Records from a dataset:
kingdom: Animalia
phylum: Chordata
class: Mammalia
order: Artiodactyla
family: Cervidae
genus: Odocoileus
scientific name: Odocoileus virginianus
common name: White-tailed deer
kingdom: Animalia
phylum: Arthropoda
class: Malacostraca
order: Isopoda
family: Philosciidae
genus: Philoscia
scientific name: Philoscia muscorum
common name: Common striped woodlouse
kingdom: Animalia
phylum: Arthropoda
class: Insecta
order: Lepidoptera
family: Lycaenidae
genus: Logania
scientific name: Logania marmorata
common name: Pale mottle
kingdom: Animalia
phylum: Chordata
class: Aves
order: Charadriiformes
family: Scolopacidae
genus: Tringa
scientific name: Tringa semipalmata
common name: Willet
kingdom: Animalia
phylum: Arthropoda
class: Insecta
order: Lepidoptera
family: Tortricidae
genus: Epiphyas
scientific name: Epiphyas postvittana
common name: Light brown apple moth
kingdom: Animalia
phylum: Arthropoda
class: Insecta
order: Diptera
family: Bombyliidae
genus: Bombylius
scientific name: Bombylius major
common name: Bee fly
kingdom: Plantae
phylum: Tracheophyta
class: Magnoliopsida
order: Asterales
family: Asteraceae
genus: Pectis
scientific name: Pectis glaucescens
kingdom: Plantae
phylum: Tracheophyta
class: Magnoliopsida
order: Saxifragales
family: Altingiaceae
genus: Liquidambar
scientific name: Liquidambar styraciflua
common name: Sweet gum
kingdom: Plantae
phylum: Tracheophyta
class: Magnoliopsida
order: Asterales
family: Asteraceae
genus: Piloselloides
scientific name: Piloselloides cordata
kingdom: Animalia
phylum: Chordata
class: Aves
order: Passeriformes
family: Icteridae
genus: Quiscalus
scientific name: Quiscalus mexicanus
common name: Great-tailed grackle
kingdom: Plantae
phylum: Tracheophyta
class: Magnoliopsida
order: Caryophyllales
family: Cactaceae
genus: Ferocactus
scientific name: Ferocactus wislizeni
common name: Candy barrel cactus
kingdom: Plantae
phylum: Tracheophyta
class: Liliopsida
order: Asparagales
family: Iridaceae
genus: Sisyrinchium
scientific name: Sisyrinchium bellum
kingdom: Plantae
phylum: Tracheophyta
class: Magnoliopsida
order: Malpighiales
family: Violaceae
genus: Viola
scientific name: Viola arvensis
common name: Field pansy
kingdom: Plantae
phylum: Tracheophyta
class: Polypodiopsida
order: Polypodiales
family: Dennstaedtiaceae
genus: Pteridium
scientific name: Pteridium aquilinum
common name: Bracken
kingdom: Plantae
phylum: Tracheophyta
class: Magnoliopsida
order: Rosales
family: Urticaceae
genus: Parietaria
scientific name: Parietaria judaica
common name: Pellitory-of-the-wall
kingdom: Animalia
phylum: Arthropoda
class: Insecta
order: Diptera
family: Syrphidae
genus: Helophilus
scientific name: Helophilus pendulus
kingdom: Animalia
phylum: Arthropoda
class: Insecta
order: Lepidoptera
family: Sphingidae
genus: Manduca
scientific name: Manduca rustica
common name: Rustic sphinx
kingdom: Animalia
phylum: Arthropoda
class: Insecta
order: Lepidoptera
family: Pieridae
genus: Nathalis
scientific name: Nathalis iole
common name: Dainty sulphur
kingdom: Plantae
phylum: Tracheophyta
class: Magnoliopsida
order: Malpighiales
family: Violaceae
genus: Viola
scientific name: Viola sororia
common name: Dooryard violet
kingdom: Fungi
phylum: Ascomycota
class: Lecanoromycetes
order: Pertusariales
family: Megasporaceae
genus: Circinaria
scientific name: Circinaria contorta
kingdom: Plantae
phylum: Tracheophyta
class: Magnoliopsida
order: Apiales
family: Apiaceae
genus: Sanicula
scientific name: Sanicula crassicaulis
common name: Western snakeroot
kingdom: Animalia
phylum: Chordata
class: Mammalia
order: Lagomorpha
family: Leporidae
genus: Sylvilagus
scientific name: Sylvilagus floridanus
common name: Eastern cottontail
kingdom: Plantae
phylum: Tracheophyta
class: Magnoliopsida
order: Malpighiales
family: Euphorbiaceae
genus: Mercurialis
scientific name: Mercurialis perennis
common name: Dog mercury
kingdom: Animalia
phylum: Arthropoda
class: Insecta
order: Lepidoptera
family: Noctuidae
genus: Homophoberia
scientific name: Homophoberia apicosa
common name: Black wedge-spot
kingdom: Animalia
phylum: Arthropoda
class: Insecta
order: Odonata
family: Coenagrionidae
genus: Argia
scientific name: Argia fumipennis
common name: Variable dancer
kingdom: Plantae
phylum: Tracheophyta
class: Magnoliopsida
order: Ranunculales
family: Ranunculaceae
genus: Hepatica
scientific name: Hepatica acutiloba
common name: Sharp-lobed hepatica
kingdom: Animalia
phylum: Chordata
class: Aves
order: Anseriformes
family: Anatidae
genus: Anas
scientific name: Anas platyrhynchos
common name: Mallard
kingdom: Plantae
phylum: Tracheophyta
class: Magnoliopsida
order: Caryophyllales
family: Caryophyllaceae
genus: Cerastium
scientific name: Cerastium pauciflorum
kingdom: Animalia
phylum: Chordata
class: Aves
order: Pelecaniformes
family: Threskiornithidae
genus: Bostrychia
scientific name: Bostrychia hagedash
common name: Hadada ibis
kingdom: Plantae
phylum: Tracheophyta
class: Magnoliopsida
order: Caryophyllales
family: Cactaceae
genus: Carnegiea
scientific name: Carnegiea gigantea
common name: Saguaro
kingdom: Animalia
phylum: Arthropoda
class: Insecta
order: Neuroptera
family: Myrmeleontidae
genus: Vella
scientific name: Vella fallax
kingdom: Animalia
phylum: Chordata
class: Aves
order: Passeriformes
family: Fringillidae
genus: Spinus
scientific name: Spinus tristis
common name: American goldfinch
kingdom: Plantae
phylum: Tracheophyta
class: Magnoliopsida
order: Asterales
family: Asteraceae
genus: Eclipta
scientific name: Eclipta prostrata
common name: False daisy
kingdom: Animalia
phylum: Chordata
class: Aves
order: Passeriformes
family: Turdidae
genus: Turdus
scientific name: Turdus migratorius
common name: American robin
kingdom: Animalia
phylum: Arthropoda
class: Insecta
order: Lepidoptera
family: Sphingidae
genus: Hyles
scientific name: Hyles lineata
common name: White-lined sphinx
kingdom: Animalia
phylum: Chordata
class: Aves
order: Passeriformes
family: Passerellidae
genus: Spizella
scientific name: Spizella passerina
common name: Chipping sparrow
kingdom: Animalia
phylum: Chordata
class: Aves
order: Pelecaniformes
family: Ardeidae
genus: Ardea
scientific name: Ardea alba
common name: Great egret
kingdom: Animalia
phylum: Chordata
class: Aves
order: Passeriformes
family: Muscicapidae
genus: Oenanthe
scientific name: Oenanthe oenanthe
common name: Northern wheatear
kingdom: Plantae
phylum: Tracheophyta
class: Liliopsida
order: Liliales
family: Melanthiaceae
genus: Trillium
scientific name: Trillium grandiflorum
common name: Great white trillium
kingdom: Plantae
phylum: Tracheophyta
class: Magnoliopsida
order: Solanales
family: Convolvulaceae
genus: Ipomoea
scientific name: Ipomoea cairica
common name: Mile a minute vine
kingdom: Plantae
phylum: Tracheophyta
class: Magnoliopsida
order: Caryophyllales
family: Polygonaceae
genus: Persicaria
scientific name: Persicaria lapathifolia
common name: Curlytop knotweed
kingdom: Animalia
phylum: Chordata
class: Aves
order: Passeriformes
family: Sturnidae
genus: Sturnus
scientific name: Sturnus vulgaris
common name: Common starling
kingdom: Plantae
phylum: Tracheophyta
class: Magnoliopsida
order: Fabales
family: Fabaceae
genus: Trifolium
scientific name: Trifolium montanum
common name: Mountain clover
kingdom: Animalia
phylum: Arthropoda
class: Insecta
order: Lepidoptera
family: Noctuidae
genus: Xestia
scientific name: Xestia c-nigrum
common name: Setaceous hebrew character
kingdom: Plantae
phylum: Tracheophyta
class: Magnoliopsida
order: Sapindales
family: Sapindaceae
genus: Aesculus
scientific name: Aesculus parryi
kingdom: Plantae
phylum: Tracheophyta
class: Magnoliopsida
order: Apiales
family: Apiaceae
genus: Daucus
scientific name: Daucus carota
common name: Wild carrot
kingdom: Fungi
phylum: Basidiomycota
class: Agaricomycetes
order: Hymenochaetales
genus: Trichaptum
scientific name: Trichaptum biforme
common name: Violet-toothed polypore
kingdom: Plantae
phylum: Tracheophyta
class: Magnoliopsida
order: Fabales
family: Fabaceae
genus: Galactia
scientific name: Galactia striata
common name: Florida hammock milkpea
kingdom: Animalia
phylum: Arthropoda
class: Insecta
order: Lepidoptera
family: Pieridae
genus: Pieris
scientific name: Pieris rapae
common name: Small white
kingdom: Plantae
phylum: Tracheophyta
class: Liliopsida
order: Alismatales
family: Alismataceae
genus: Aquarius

__SHORT EXERCISE__
Reproduce the material above, without any changes, from its first line through the line containing "genus: Philoscia".

__FULL RESPONSE__
kingdom: Animalia
phylum: Chordata
class: Mammalia
order: Artiodactyla
family: Cervidae
genus: Odocoileus
scientific name: Odocoileus virginianus
common name: White-tailed deer
kingdom: Animalia
phylum: Arthropoda
class: Malacostraca
order: Isopoda
family: Philosciidae
genus: Philoscia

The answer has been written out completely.